The Williams Center for Flavor Discovery

- The De Baun Theatre is a 48-seat demonstration kitchen that hosts cooking demonstrations for the public.
- The Ecolab Theatre is a 125-seat amphitheater-style demonstration auditorium that rises through the first two levels of the building. It is designed for cooking demonstrations, lectures, food and wine tastings, and other special events. The auditorium's demonstration kitchen has a 22 ft cooking center, large video monitors, and fixed tables at every seat.
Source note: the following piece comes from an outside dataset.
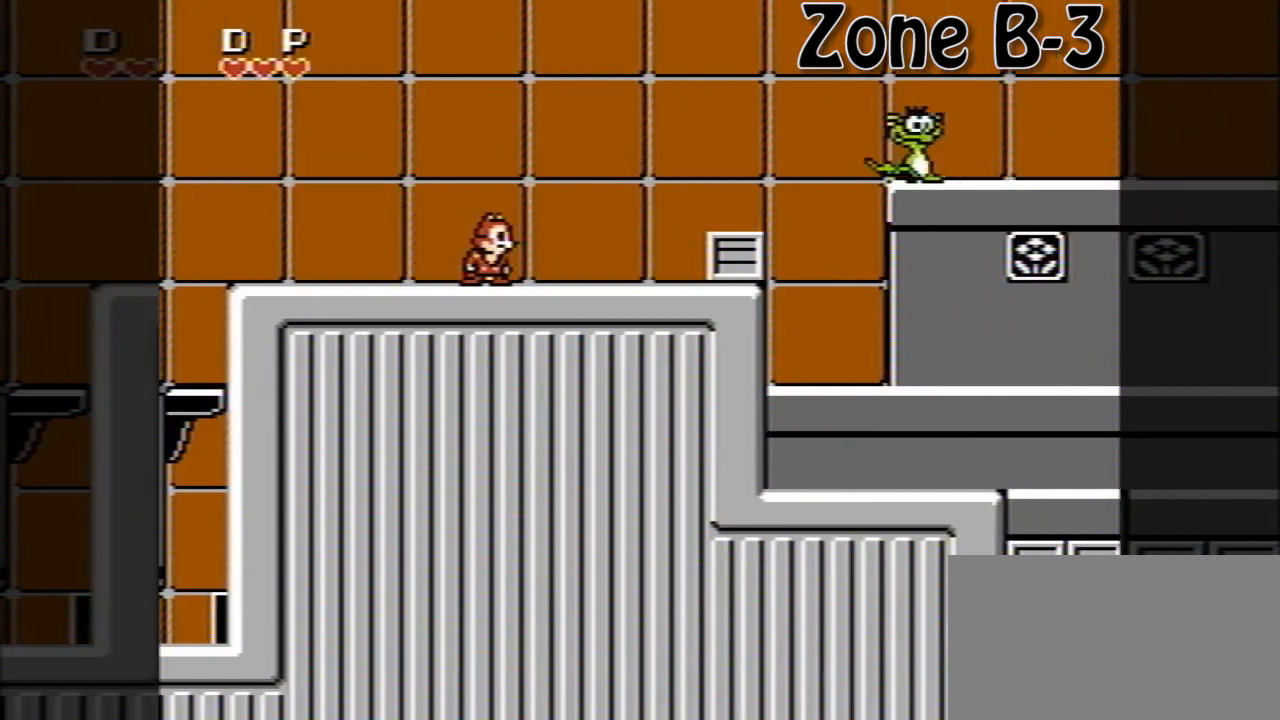
{"buttons": ["DPAD_RIGHT"], "events": [[80, "A", "down"], [160, "A", "up"], [200, "B", "down"], [360, "B", "up"], [440, "DPAD_RIGHT", "down"]]}
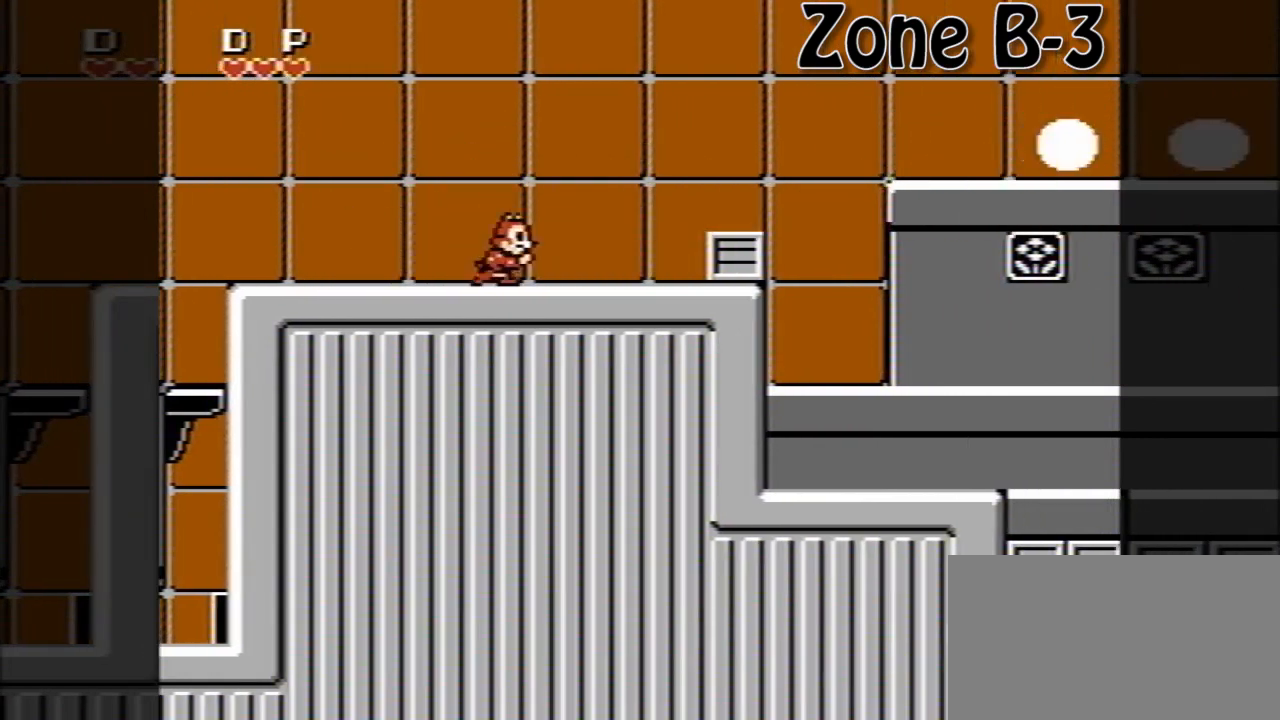
{"buttons": ["DPAD_LEFT"], "events": [[120, "DPAD_RIGHT", "up"], [360, "DPAD_LEFT", "down"]]}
- The Rudd Center for Professional Wine Studies, a two-story distillery building dating to around 1889, is used for the Professional Wine Studies program and was named after the Rudd family of Rudd Farms. The building has sensory analysis classrooms with wireless keypad response systems, built-in light boxes, and expectoration stations. The Rudd Center contains a pantry, a 4,000-bottle wine cave and private dining room, and a terrace. Karen MacNeil is the creator and chairman of the center. The building opened in 2003 for a wine professional credential; the school began its wine and beverage certification program in 2010. In 2013 the school began a wine, beverage, and hospitality concentration in its bachelor's degree program.
- The Spice Islands Marketplace is the campus store, and offers culinary-related items (cooking equipment, cookbooks, uniforms, and food ingredients). Next to the store is a flavor bar that holds tasting exercises for guests.
- The Ventura Center for Menu Research and Development has 8000 sqft of classrooms, a theater-style kitchen, and interactive audience response audio technologies.
- The Williams Center for Flavor Discovery, in the former gatehouse, is used by students for the study of flavors and flavor development in food and wine. The results of tasting panels at the building are shared with members of the culinary industry to enhance understanding of flavor in food, cooking, and wine.